The Maori TV board of directors has intervened to kill the satirical comedy show Jonah of Tonga, which was due to start this week. It’s not clear whether viewers would have hated or loved the show. Amidst complaints from community leaders and politicians, the board is not letting viewers decide.
The title character Jonah of Tonga is a troublesome potty-mouthed Tongan student. played by the white Australian actor Chris Lilley. He wears blackface, and his depiction has raised heckles in the past with some viewing him as a stereotypical Pacific
Island youth. The fact he is white, adds insult to injury for some.
The character has appeared on TV One with little uproar, but there has been criticism of the Jonah of Tonga character overseas. Was it a smart decision the decision of management to run the show when the use of white people in blackface was always going to upset someone. Were Maori TV staff looking for trouble? Or is the board timid current fear of offending?
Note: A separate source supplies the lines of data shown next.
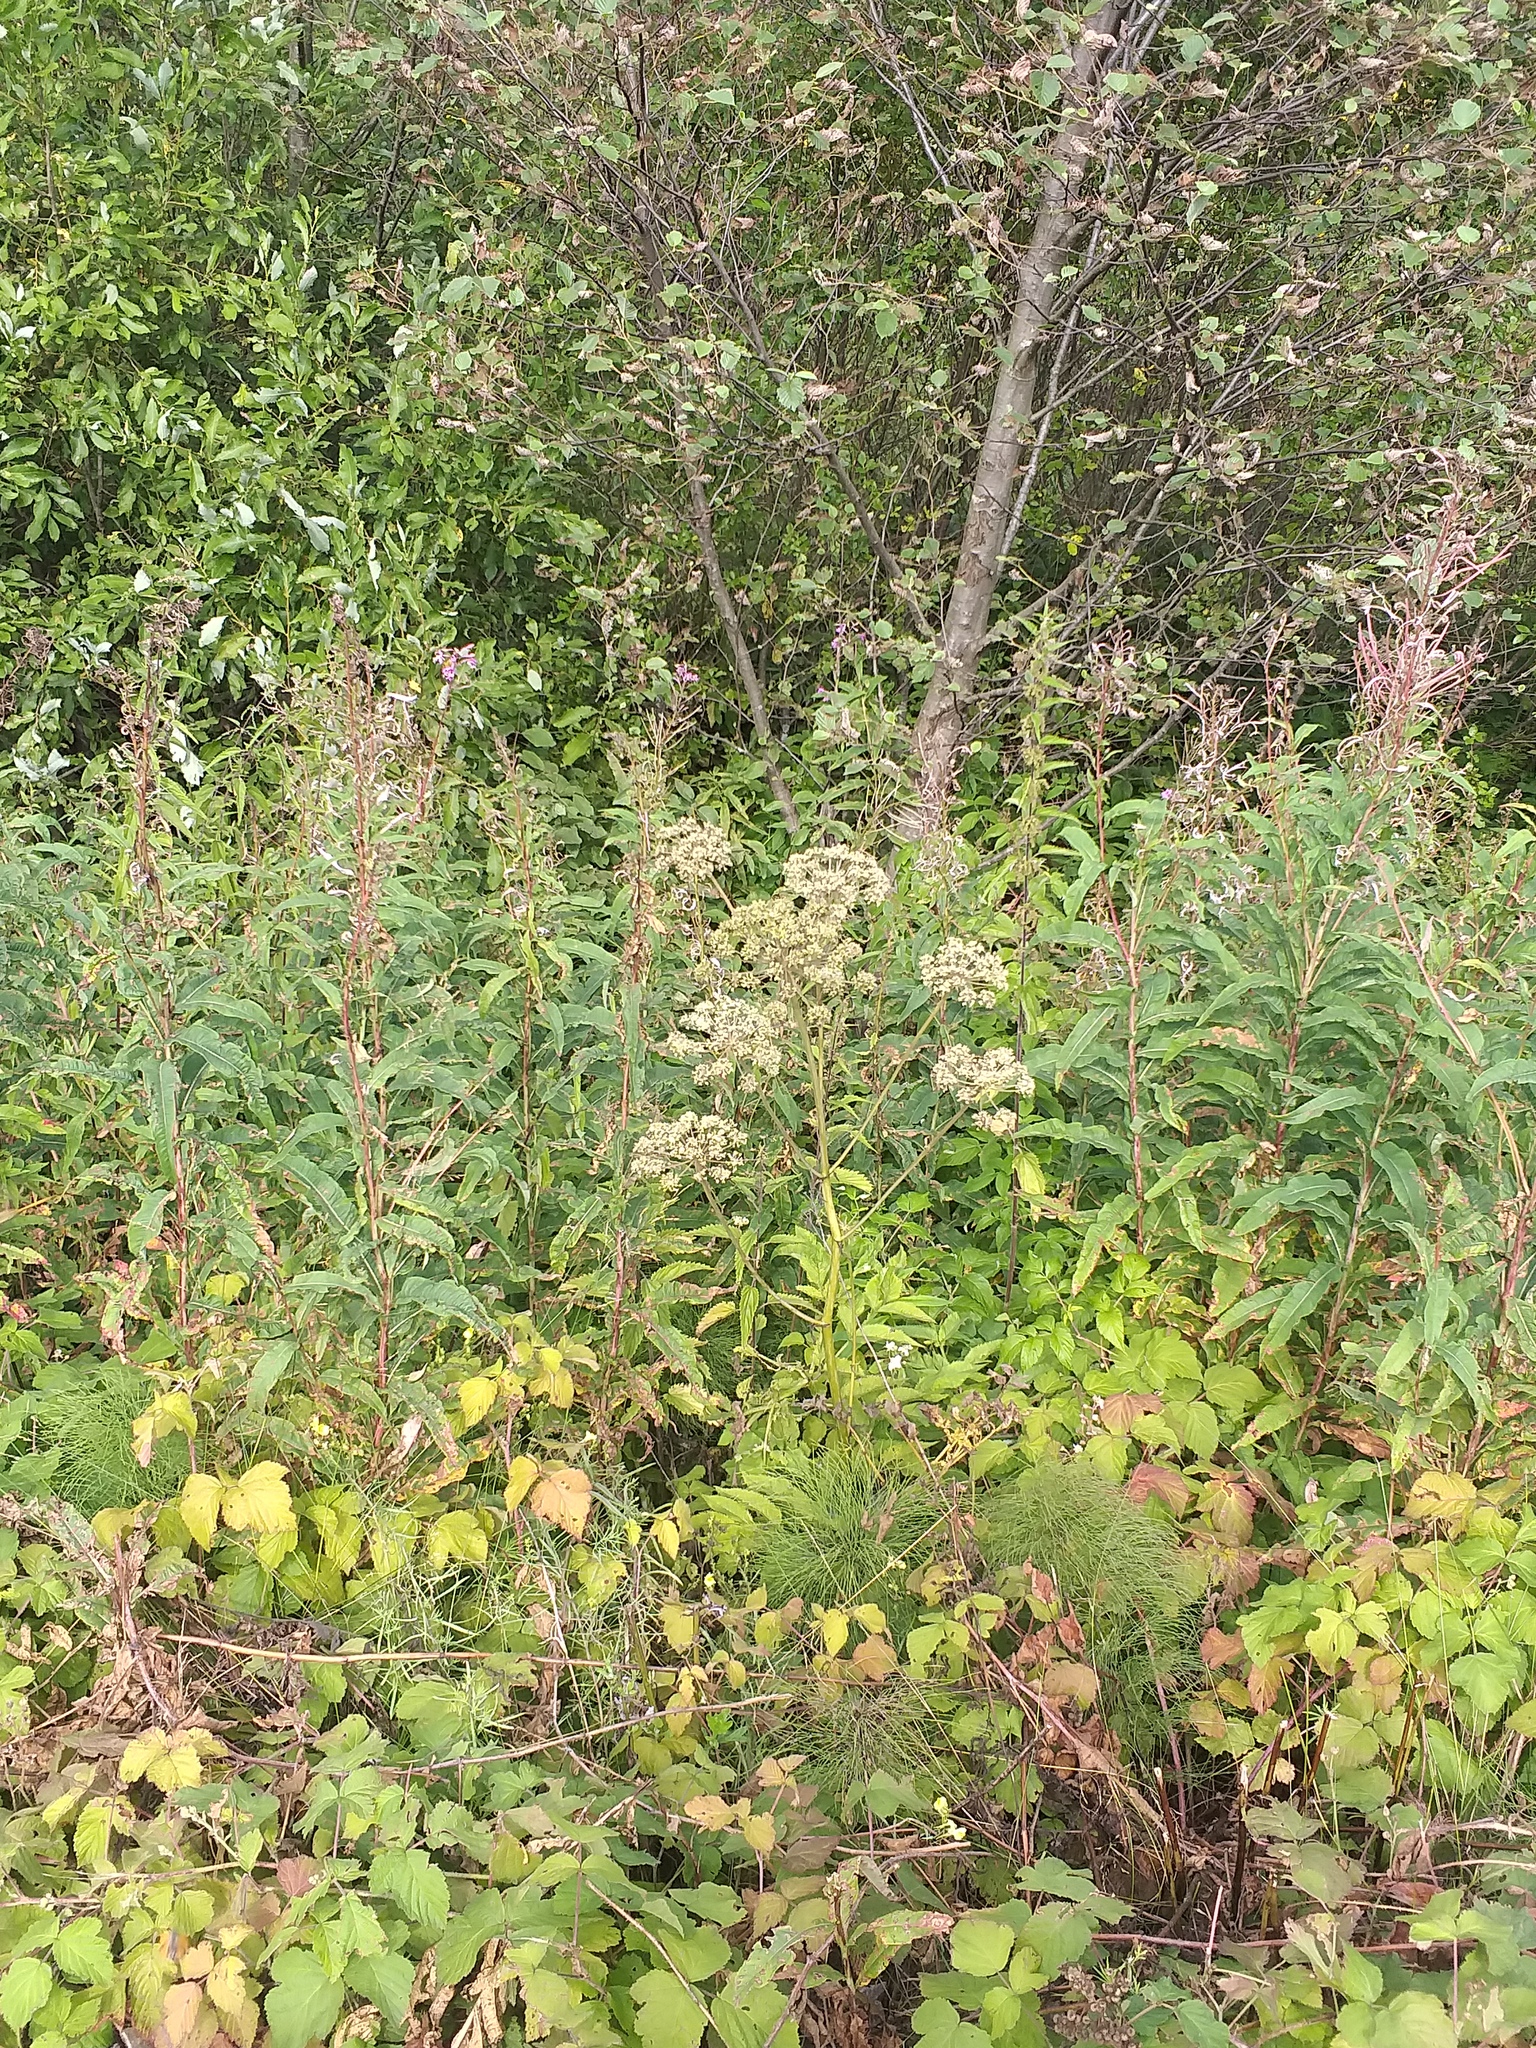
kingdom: Plantae
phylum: Tracheophyta
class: Magnoliopsida
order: Apiales
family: Apiaceae
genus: Angelica
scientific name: Angelica sylvestris
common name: Wild angelica
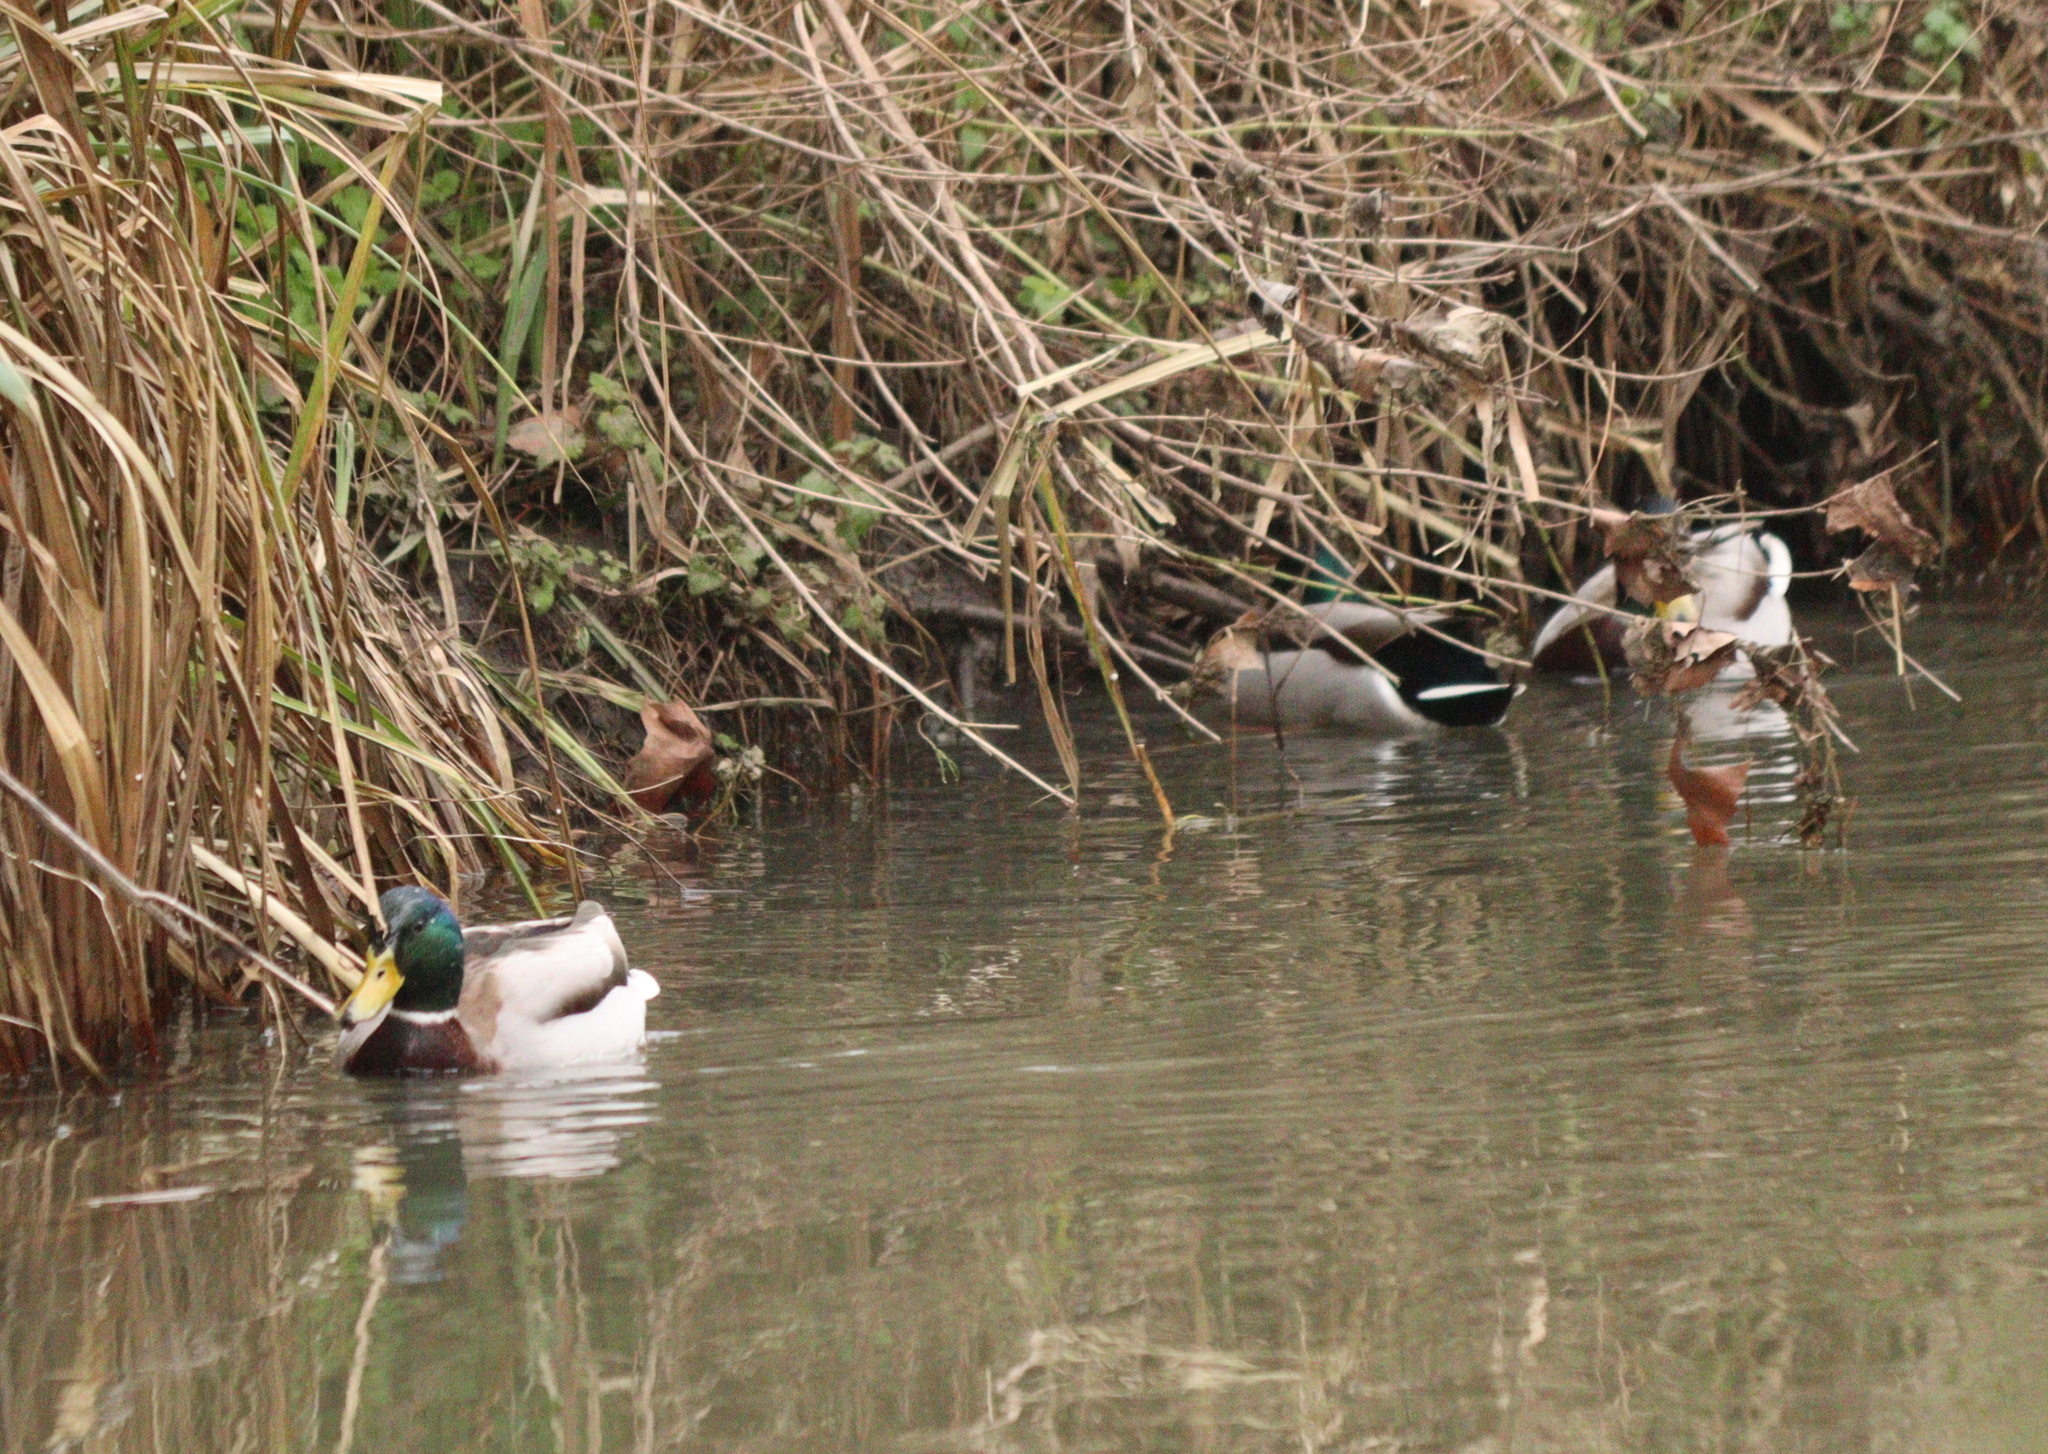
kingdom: Animalia
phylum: Chordata
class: Aves
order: Anseriformes
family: Anatidae
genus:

Secondly, how can the politically appointed board in reversing the staff decision when it is expressly prevented from doing so. In the past, the Maori TV board has been criticised for lack of support for the staff of the current affairs show Native Affairs, kowtowing to Maori Establishment figures. Has it happened again?
Radio New Zealand’s Mihi Forbes reported:
“An email document obtained by RNZ has revealed high-level board concerns about the show, where a white Australian comedian dresses up as a Tongan student.
The draft document, which has been shared between Māori Television’s current board members, says they “regret not being made aware in time to prevent the first programme from going to air”.
It said Māori would “feel insulted if non-Māori painted their face and proceeded to belittle our people”.
“We unequivocally apologise to our Tongan whanau,” said the document, which added that the broadcaster would never play the show again.”
The email also discussed concern over politicians questioning “our processes and judgement”, and suggested moving quickly.
Pacific Island politicians have expressed their concern over the screening of the show, with Minister for Pacific Peoples Alfred Ngaro saying it perpetuated negative stereotypes of Pacific people.” the RNZ report said.
It may be significant that the controversy has coincided departure of controverss=sial CEO part way through his contract.He resigned on May 8. Maxwell had been set to stay on until August. It is understood he has now left the Maori TV studios.